For those of who read the New York Times “Modern Love,” column, we know that every now and then, there’s one that resonates but not because of a shared experience. In fact, it’s just the opposite. It rings so close to the heart because we may not have shared the journey but we shared the emotions.
That’s how I felt when I read Laurie Frankel’s essay last fall about her six- year-old son transitioning from identifying as male to female. She wrote so honestly about wanting to cater both to her son’s happiness but also wanting to protect him from the potentially harsh ramifications, potential bullying.
As a mother of four children, I know there are the abstract conversations (“this is what I would do, if…” ) as we role-play perfect parenting. And then there’s the reality of what we do when we are in the thick of it, when we say the wrong thing, when we are not sure what to do to help our kids immediately making sure it’s best for the long term.
I read Frankel’s essay and was so impressed with her as a writer and as a parent, that when I read in her byline just released the novel This is How it Always is, I clicked on my Amazon app and got it the next day.
After writing and researching medical and emotional issues of those who identify as transgender for my forthcoming book (digging into historical archives, reading memoirs, scouring a trove of scientific articles, interviewing those who identify as transgender, interviewing parents of children who identify as transgender, along with doctors) I was intrigued to see what a novel would offer that I hadn’t gleaned from non-fiction.
A lot.
Frankel intentionally sets up a situation including a family with five kids. She is the mother of one child. She wanted to make the point that identifying as transgender is one thing that complicates growing up, but it’s certainly not the only thing. The other children have their own adolescent issues, too. She also wanted the family to have to cope with the responses not just by parents and the community but by siblings too.
Midway through the book, the mother expresses her willingness to go along with her child’s wishes to transition but expresses her fears of the hormone medication and concerns about the permanence of it all.
“You think Poppy will be the only kid to feel betrayed by her body when it goes through puberty? All teenagers feel betrayed by their bodies when they go through puberty. You think Poppy will be the only woman to hate the way she looks?…..The drugs, other drugs, yet more drugs, a lifetime of drugs, the surgeries, the stuff that can’t be made whole regardless of surgery, these things are huge. These things are scary. These things are mysteries, unpredictable, uncertain….There are hard decisions she’s not old enough to make. There are decisions that just shouldn’t be made for you by your parents. If she is a girl, if deep inside this is her truth, if she needs this, if she wants this, if she must, if she’s sure, then yes, of course yes, thank God yes, we will support her and help and do all all we can and much we can’t yet but will have to figure out, as we have already , as we do for all of our children…”

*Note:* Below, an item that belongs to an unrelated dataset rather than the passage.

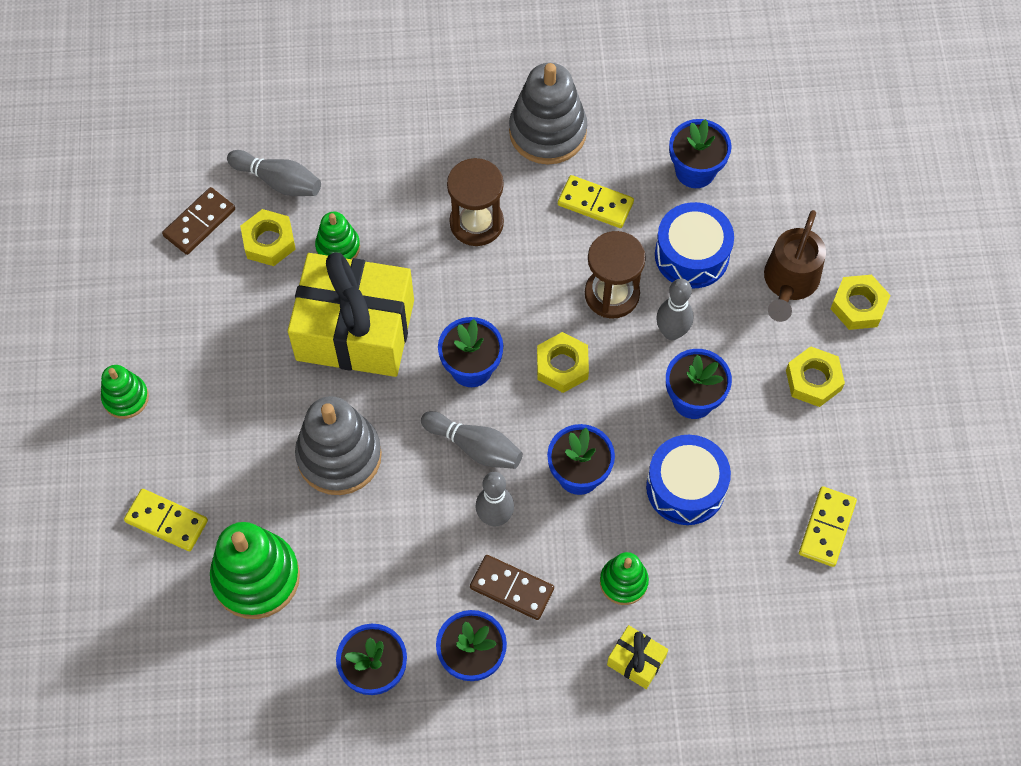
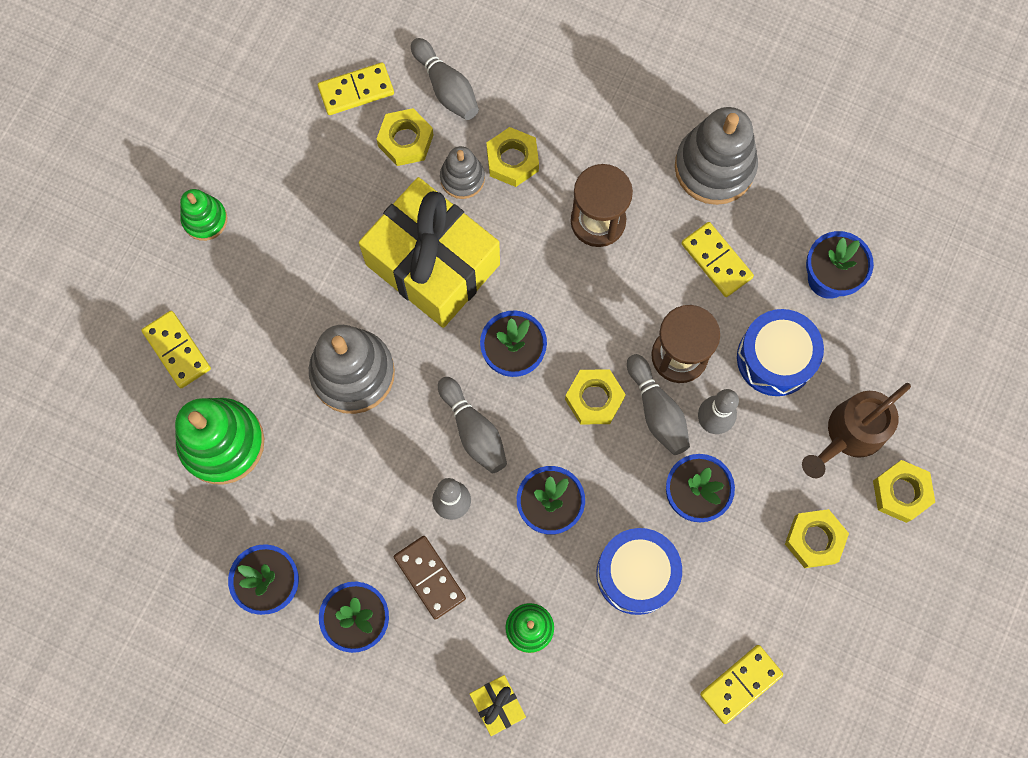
camera: 30 degrees right, 10 degrees up
(199, 222) = (356, 90): brown domino -> yellow domino
(338, 247) = (462, 178): green stacking toy -> grey stacking toy
(373, 211) = (512, 160): none -> yellow nut
(621, 347) = (657, 411): none -> grey bowling pin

I spoke to Frankel recently, and I thought she answered two of my questions so well, I wanted to share her answers rather than paraphrase:
RHE: Why Fiction and not memoir?
LF: You know the nice thing about fiction is that parts of it can be true and taken from your own life, but it doesn’t have to be. My hopes and fears drove this whole book. This is probably true of all novels. Also, we are really lucky to live in a community where it was just an easy supported transition in really every way—school, friends, community. It was exactly the way you would want your kid’s life to go. That would have been a short and boring memoir. I also remain keen to protect my kid’s privacy. Everyone knows it was a very public transition. But ten years from now when, who knows who she will be and what she will want other people to know. That would have been impossible in memoir form.
RHE: How do you think your book relates to all children, not just those who are considering transitioning?
LF: I think my story serves as a metaphor. The child you thought you knew turns out one morning to be someone else. That’s what parenthood is like and that’s what childhood is like. And kids change in ways you very frequently don’t know what do to about. You kind of think, here’s the thing: I obviously still love you but I have to think about what to do about it and I have to do the best I can.
RHE: Your book incorporates stories within stories, including a fairytale, and mothers sharing stories. How does the power of storytelling influence transgender rights?
LF: Everything is about story telling. Everyone is reporting and putting their story out, Snapchatting, instagramming. How do you tell your story well and honestly? I teach a college course in literature and we always start with fairytales. They are so problematic for trans kids, for all kids, because what comes first is the whole story. The transformations are instantaneous and painless and permanent and always forward looking and not backward looking. This isn’t a great model for kids with whom the transformation is everything and protracted. They may want to wipe out everything but their parents have no desire to wipe out the past. I’ve been talking to parents and trans kids about how to honor the past, making it part of the story.
This is How it Always is speaks not only to the transgender community, but to any of us who have questioned who we are and who we want to become.